Ad essere sinceri, la candidatura del socialista Gianni Pittella in contrapposizione al popolare Antonio Tajani aveva il significato di rompere questo anomalo accordo e di fare emergere una logica politica normale di gara per l’elezione del presidente del Parlamento. Si è voluto quindi dare il segnale che le cose possono cambiare e che le vecchie prassi compromissorie non sono scritte nella pietra.

Detto questo, la sfida che il nuovo presidente dovrà affrontare nei prossimi due anni e mezzo sarà principalmente politica. Il problema da risolvere non è tanto quello di contrastare i gruppi euroscettici all’interno del Parlamento, ma piuttosto di dare maggiore enfasi alla volontà del Pe di occuparsi delle politiche dell’Unione, di orientarle e controllarle usando al meglio i pochi ma significativi poteri a disposizione.
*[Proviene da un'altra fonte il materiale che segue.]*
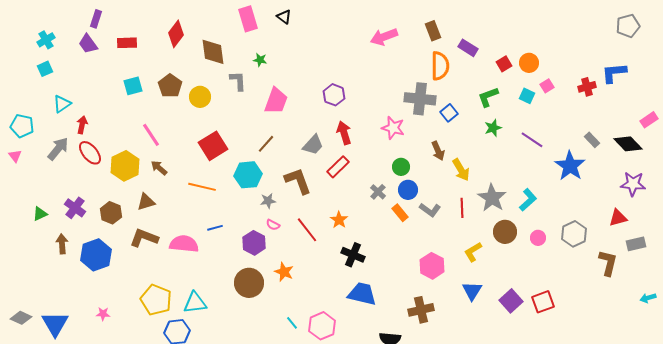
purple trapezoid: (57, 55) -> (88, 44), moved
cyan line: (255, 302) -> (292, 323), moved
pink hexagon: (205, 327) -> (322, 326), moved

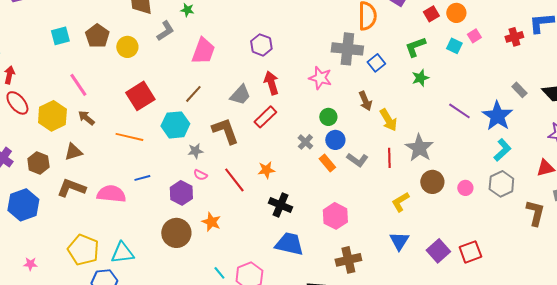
gray L-shape: (238, 81) -> (165, 31), turned 60
purple line: (532, 140) -> (459, 111), moved
cyan L-shape: (528, 200) -> (502, 150), moved
orange star: (339, 220) -> (266, 170), turned 30
pink hexagon: (432, 266) -> (335, 216), moved

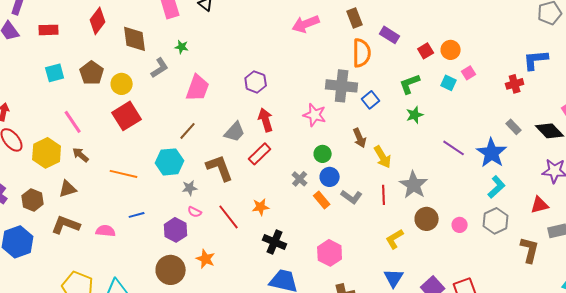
red cross: (514, 37) -> (515, 84), moved
red square: (140, 96) -> (127, 116), moved
pink semicircle: (111, 194) -> (106, 231), size x0.7

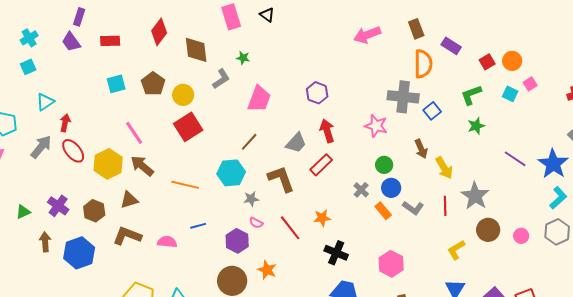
brown arrow: (81, 155) -> (142, 166), size x1.4

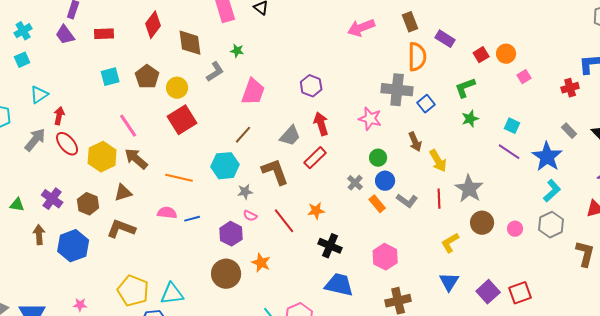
cyan square: (510, 94) -> (512, 126), moved
green triangle: (23, 212) -> (17, 205), turned 35
pink semicircle: (167, 242) -> (167, 213), moved

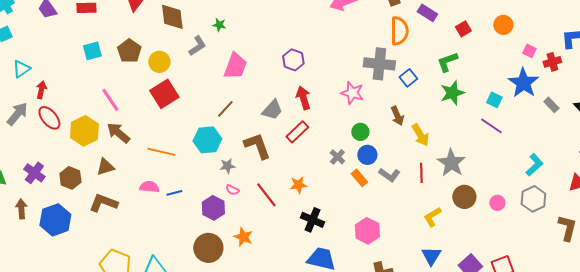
orange circle: (506, 54) -> (503, 25), moved
pink square: (524, 77) -> (529, 51), moved, turned -32
green star: (470, 119) -> (452, 93), size x1.4
blue star: (547, 157) -> (523, 83), moved

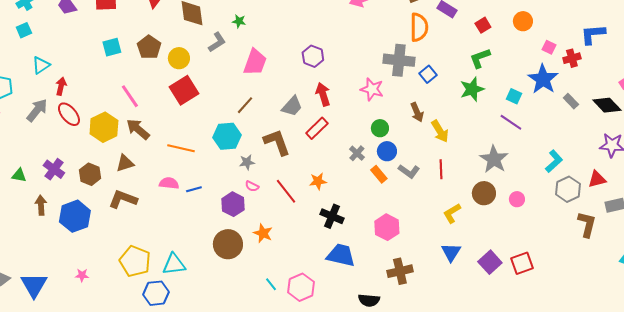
green L-shape: (447, 62) -> (480, 58), moved
gray star: (451, 163) -> (494, 159), moved
gray hexagon: (533, 199) -> (568, 189), moved

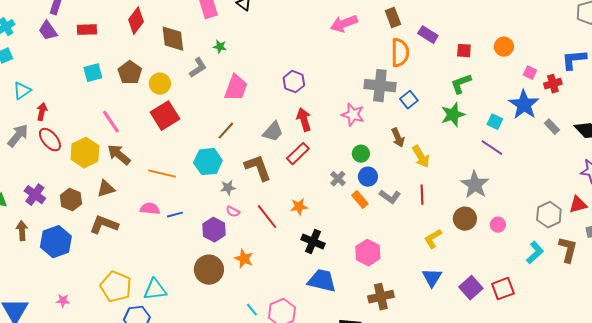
red square: (483, 25) -> (464, 51), turned 35
cyan L-shape: (554, 161) -> (535, 253), moved

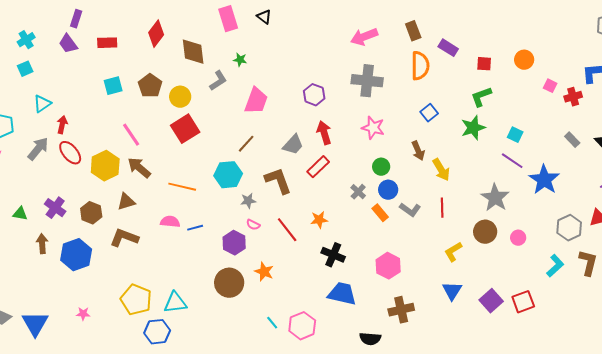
gray cross: (380, 86) -> (367, 81), moved
blue star: (524, 105) -> (544, 180), moved

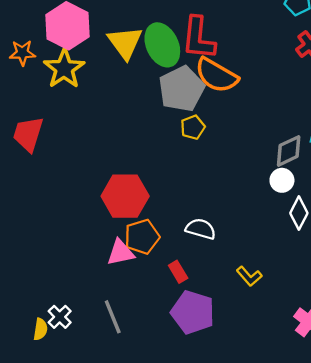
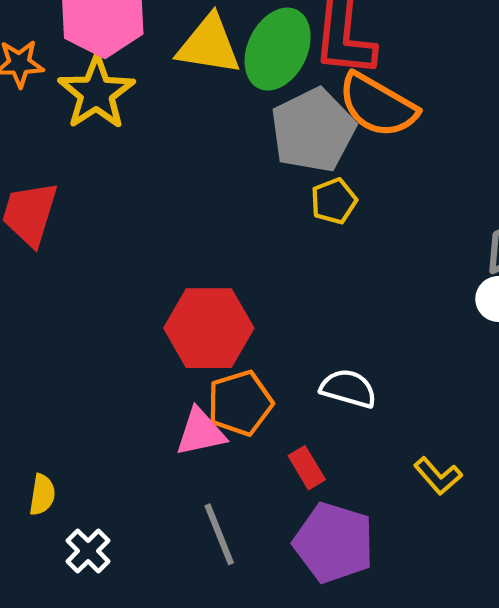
yellow triangle: (125, 43) -> (209, 45), turned -45
green ellipse: (162, 45) -> (278, 49), turned 51
gray line: (113, 317) -> (219, 534), moved
yellow semicircle: (40, 329) -> (42, 495), moved

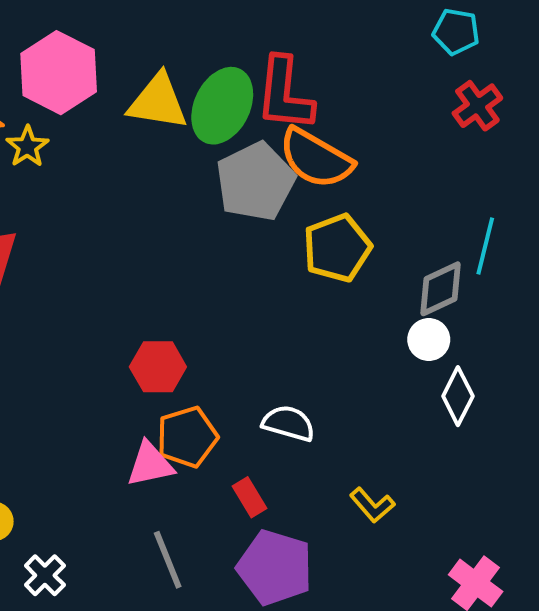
yellow star: (96, 93) -> (27, 147), moved, size x0.6
yellow pentagon: (334, 201) -> (337, 248), moved, size x1.6
red hexagon: (209, 328) -> (158, 367), size x0.7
La lotta politica va portata quindi all’esterno dell’Assemblea, moltiplicando i rapporti con i Parlamenti nazionali e cercando sempre di più il contatto con i cittadini ormai profondamente disamorati di un’Unione lontana e incomprensibile. Azione politica che non può prescindere dalla crisi interna dell’Ue, ma neppure dal radicale modificarsi dello scenario internazionale di cui l’elezione di Donald Trump è l’ultima manifestazione.

Il Pe e il suo nuovo presidente hanno quindi il dovere di occuparsi meno delle logiche interne e molto di più di escogitare nuove forme di lotta e di un diverso modo di operare per rifondare un’Unione che di procedure e meccanismi anomali può morire. Ci vuole davvero un salto di qualità nel ruolo e nell’immagine del Pe ed è questa la vera sfida che Antonio Tajani dovrà lanciare nella seconda parte di questa legislatura.

Gianni Bonvicini è vicepresidente vicario dello IAI.